Snax rations does two things, adds a science fiction flavour (soylent green?) and implies rationing of some kind, so perhaps this takes place after a war? SoAm is short for South America, another thing he played with a lot was place names, everything had meaning in his stories and he wasn’t too fussy about the meaning being unknown or obscure. Place names change, it sounds more sci-fi to abbreviate names, even names of countries. It is a cliche to do this now in dystopian SciFi, but when Phil Dick did it it was a new idea.

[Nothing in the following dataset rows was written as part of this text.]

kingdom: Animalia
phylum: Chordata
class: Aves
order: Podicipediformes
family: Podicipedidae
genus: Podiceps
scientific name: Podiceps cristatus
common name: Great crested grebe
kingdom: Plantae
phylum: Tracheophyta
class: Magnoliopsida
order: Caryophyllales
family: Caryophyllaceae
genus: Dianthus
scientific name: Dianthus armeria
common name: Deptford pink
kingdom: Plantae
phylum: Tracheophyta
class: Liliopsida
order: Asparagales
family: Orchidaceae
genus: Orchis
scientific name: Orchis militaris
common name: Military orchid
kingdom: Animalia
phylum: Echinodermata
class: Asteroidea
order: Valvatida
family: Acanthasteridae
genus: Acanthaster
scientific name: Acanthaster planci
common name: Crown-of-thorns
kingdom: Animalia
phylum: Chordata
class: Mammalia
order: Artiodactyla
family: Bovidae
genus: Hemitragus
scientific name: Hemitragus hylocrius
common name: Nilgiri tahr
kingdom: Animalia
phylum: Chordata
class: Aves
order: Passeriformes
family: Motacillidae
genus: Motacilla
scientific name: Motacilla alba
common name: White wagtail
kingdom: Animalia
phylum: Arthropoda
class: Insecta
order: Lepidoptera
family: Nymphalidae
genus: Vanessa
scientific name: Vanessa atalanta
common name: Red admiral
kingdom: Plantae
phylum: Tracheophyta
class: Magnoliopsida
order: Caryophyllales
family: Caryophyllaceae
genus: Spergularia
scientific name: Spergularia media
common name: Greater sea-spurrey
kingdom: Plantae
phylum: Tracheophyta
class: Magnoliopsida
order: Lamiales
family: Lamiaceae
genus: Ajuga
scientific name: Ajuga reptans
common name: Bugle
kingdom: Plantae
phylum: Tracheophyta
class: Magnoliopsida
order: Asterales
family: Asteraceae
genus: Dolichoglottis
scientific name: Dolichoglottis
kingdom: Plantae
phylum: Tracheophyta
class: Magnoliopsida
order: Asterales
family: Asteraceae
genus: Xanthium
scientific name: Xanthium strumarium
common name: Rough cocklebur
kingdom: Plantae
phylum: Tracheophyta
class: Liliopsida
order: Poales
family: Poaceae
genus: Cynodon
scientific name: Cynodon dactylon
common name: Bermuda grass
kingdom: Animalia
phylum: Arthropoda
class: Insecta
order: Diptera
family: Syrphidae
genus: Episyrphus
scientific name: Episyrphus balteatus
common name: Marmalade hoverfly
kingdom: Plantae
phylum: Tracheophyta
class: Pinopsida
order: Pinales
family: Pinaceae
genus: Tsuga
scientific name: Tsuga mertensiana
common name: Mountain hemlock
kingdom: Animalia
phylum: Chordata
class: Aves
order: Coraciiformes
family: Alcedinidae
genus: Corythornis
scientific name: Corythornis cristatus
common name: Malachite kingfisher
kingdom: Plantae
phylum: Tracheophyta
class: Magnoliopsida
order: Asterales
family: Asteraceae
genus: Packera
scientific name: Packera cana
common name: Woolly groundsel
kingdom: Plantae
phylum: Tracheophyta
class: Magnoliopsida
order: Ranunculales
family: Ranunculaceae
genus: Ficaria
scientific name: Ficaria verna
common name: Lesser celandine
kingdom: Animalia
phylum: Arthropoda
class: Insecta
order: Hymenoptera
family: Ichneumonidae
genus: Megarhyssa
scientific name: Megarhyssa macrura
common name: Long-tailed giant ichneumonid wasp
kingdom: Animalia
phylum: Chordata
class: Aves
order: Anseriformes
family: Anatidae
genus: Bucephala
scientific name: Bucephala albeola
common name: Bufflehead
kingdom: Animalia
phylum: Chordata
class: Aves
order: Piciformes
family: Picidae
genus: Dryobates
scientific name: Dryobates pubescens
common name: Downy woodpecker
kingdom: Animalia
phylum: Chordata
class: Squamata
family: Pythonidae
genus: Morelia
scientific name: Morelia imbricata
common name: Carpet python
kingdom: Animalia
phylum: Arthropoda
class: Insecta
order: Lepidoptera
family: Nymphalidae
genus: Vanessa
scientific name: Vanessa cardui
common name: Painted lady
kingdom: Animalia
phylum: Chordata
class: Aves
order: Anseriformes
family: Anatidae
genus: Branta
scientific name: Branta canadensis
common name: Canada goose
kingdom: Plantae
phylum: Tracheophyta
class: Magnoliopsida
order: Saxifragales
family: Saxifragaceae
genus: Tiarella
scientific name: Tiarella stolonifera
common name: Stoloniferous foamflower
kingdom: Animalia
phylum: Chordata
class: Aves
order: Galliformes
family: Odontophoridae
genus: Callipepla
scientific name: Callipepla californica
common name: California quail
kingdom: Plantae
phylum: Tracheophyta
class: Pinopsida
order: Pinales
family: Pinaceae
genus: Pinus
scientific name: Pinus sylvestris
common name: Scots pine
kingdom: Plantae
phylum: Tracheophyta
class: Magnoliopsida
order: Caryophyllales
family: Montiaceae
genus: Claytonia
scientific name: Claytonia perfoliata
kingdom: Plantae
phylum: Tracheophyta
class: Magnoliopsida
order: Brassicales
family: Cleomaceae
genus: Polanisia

Psych evaluation and warped perception: DIck was mildly unbalanced most of his life and his work is pervaded by an intense interest with perception, identity, reality and what they all mean. Warping of reality, people who don’t really know who they are or are not sure, and never being totally certain of your own mind, are classic PKD hallmarks.

Dark haired girls: lots of PKD stories contain dark haired girls in important roles. Sometimes they arrive to rescue the hero, sometimes they arrive to trick him, but they almost always arrive. Their hair is short, it is dark, and they are here with a purpose.

Returning heroes/villains: in quite a few stories there is someone important returning from somewhere, space, time, another dimension, and their arrival is a timer of sorts. Stuff needs to happen before they get back. The returning person is either a saviour or a destroyer. In our story it’s the Big Bad Wolf, and it’s too late he’s already here.

Stylish but almost EC Comics endings: I used to love reading his short stories as a kid. And nothing chills the crap out of you in the middle of the night reading by torchlight than sudden terrifying endings.